Cette omniprésence de
la performance permet aux organisations de mieux détecter les innombrables
signaux faibles et de leur donner de la cohérence. En surveillant des sources
de plus en plus variées – forums, réseaux sociaux ou think tanks – les outils augmentés
par l’IA permettent de repérer des tendances émergentes bien avant que
celles-ci ne deviennent dominantes. Grâce à ces analyses enrichies, nous nous
situons de plus en plus aux frontières de la prédictibilité, même si l’on ne
peut actuellement parler que de tendance. Quoi qu’il en soit, une telle
connaissance permet aux organisations d’être plus vigilantes, de prévenir
certains risques de crises et d’ajuster très rapidement leurs stratégies
marketing ou logistiques.
Une culture de la
veille en pleine transformation
En parallèle des
multiples évolutions technologiques, 2024 a également vu un changement culturel
au sein de la communauté des veilleurs. C’est notre troisième axe de réflexion.
Certes, l’adoption de l’IA a suscité de longs débats depuis deux ans, ainsi que
des peurs. Cette dynamique a nettement évolué au cours des douze derniers mois.
Désormais, nous observons au sein des organisations une acceptation croissante,
nouvelle, des outils numériques comme partenaires essentiels plutôt que comme
menaces.

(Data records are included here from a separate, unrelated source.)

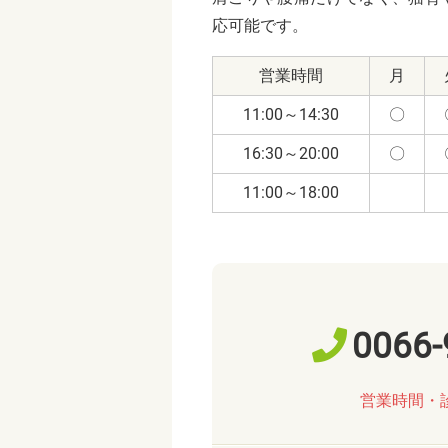
応可能です。
営業時間
月
11:00～14:30
〇
16:30～20:00
〇
11:00～18:00
0066-
営業時間・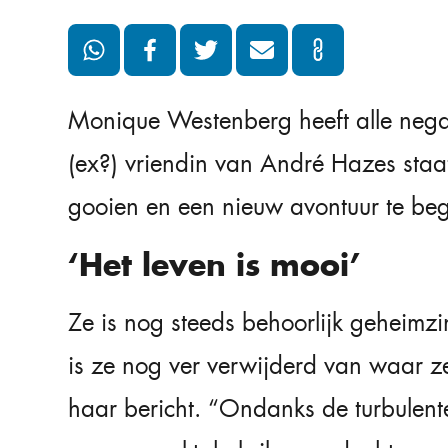
Monique Westenberg heeft alle negati
(ex?) vriendin van André Hazes staa
gooien en een nieuw avontuur te be
‘Het leven is mooi’
Ze is nog steeds behoorlijk geheimz
is ze nog ver verwijderd van waar ze
haar bericht. “Ondanks de turbulente 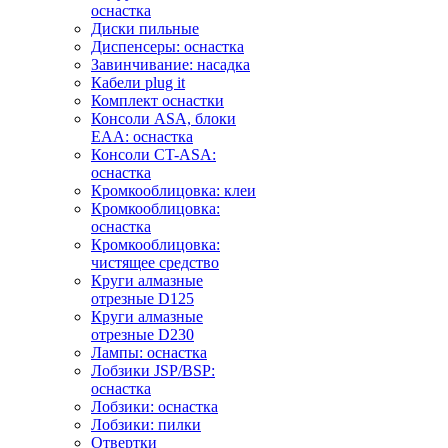
оснастка
Диски пильные
Диспенсеры: оснастка
Завинчивание: насадка
Кабели plug it
Комплект оснастки
Консоли ASA, блоки
EAA: оснастка
Консоли CT-ASA:
оснастка
Кромкооблицовка: клеи
Кромкооблицовка:
оснастка
Кромкооблицовка:
чистящее средство
Круги алмазные
отрезные D125
Круги алмазные
отрезные D230
Лампы: оснастка
Лобзики JSP/BSP:
оснастка
Лобзики: оснастка
Лобзики: пилки
Отвертки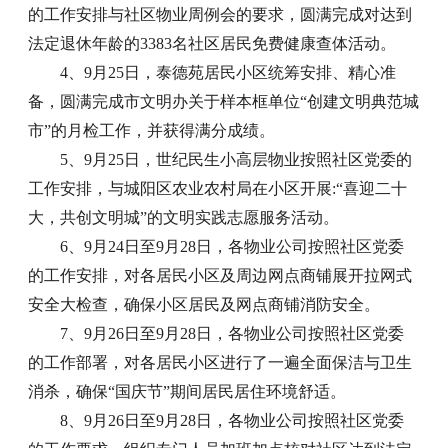
的工作安排与社区物业周例会的要求，圆满完成对达到
法定退休年龄的3383名社区居民免费健康查体活动。
4、9月25日，泰德苑居民小区统筹安排、精心准
备，圆满完成市文明办关于样本框单位“创建文明典范城
市”的月检工作，并获得满分成绩。
5、9月25日，世纪民生小高层物业按照社区党委的
工作安排，与城阳区农业农村局在小区开展:“喜迎二十
大，共创文明城”的文明实践志愿服务活动。
6、9月24日至9月28日，各物业公司按照社区党委
的工作安排，对各居民小区及周边网点商铺展开拉网式
安全大检查，确保小区居民及网点商铺消防安全。
7、9月26日至9月28日，各物业公司按照社区党委
的工作部署，对各居民小区进行了一遍全面保洁与卫生
消杀，确保“国庆节”期间居民居住环境舒适。
8、9月26日至9月28日，各物业公司按照社区党委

C’est tellement vrai que de nombreux managers, longtemps hostiles à
l’IA, en sont devenus d’âpres défenseurs. Et pour cause : de plus en plus de
grandes entreprises ont déployé cette année leur propre IA générative, à telle
enseigne que la différence ne se fait pas entre l’homme et la machine, mais
entre le professionnel non augmenté et celui qui sait travailler avec
l’intelligence artificielle.
Le bilan 2024 de la
veille stratégique illustre un secteur en pleine mutation. Les progrès
technologiques redéfinissent les pratiques, tandis que la profession elle-même
adopte des approches plus tournées vers l’usage de l’IA générative, sur fond
d’usages plus collaboratifs et transversaux. Ces évolutions répondent à une
demande croissante d’efficacité et de précision dans un monde marqué par des
crises de plus en plus présentes.
Dans un tel contexte d’incertitudes, en 2025, le défi consistera à maintenir l’équilibre fécond entre innovation et expertise humaine, afin de continuer à apporter une réelle valeur ajoutée aux organisations.